Seismic Anisotropy in Salt from Theoretical Study, Modelling, and Field Experiments
Zandong Sun
In this thesis, it is first found that there are three types of anisotropic salt: chevron-crystal salt, recrystallized salt and burial-metamorphic salt. Velocity tests of many salt samples under varying pressure and temperature suggest that there is little resulting velocity change. But pure halite shows a different Vp/Vs pattern than mixtures of halite with sylvite and impure salt. Exact expressions for phase velocities in any arbitrary direction are derived for cubic symmetry. Group velocity formulae are also developed in symmetry planes. The maximum difference between the qSV and qSH velocities occurs in a direction halfway between symmetry axes.
Physical modelling experiments were undertaken on different types of salt, including a chevron-salt sphere. Pure chevron-salt and recrystallized-salt are found to exhibit shear-wave splitting. However, impure salts (salt mixed with clay, sands, etc.) show no shear-wave splitting. It is found that chevron-crystal salt exhibits cubic symmetry.

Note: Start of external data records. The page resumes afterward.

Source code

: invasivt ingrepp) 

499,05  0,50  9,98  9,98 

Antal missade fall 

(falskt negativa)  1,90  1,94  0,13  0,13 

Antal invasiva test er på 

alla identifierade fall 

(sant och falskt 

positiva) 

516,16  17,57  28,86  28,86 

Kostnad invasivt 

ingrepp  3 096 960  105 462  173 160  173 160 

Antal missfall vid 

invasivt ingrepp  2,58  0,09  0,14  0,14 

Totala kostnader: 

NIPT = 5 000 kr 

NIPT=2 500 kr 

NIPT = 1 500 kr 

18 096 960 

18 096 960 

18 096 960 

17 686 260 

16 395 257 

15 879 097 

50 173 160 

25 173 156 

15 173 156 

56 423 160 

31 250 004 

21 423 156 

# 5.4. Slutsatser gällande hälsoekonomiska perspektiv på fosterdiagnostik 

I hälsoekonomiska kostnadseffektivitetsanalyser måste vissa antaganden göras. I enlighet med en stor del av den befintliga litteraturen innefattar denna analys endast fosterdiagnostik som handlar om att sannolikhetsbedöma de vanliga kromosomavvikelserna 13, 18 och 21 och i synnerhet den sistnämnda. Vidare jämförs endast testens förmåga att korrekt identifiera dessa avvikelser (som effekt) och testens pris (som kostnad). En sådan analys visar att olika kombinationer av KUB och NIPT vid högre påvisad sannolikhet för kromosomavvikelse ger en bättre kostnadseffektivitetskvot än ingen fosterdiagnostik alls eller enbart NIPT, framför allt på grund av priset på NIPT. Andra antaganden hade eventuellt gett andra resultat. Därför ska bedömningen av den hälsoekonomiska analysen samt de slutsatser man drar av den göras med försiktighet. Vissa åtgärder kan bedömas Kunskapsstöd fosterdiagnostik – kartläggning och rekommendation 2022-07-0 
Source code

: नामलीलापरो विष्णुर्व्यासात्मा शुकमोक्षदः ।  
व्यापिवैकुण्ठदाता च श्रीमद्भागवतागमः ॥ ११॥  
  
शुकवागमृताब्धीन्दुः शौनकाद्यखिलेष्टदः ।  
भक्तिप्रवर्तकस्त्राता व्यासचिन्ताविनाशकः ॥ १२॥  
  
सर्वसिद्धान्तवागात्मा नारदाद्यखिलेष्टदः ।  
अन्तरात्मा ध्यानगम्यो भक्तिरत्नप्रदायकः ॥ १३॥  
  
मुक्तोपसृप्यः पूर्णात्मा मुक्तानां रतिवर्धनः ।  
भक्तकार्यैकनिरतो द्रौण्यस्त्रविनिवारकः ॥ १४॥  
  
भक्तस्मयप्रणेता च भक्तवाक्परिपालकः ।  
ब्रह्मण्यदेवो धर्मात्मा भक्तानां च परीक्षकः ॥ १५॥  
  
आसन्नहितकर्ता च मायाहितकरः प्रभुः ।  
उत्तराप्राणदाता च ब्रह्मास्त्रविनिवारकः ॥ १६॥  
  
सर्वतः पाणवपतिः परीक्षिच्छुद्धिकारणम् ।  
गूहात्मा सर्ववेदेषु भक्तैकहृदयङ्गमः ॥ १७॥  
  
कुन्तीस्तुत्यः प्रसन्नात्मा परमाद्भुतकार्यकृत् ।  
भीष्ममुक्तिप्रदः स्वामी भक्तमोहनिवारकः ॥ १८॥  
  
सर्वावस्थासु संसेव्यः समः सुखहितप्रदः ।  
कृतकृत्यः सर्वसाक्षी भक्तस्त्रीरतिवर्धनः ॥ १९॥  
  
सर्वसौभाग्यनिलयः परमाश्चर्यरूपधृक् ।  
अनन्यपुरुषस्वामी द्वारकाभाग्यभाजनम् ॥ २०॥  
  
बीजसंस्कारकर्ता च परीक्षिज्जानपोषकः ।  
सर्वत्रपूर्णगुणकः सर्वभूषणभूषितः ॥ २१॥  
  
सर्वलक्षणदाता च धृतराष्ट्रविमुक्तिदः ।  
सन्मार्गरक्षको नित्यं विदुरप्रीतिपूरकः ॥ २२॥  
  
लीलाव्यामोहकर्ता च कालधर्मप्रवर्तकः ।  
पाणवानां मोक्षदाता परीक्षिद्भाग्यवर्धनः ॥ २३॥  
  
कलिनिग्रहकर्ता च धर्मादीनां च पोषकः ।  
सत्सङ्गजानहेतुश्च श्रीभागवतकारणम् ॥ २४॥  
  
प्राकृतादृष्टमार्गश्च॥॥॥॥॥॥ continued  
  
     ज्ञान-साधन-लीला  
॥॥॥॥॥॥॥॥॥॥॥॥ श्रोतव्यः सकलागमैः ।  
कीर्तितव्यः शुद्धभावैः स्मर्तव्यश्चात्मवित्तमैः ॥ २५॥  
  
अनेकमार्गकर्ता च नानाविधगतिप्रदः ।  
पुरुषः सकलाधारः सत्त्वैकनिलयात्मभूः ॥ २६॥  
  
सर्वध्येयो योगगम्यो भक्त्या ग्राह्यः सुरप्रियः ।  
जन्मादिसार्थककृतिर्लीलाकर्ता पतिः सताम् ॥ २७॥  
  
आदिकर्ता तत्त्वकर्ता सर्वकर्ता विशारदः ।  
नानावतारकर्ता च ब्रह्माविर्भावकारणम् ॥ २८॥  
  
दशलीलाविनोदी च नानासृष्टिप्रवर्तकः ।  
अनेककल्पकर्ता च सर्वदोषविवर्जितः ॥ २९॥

A pillar of potash ore was selected for a high-resolution seismic experiment in the Prairie Evaporite formation about 1 km underground in Saskatchewan. I observed shear-wave splitting for many of the three-component record sets acquired in this experiment and attribute it to the alignment of salt crystals in the rock in response to the stress field prevailing at the time of recrystallization.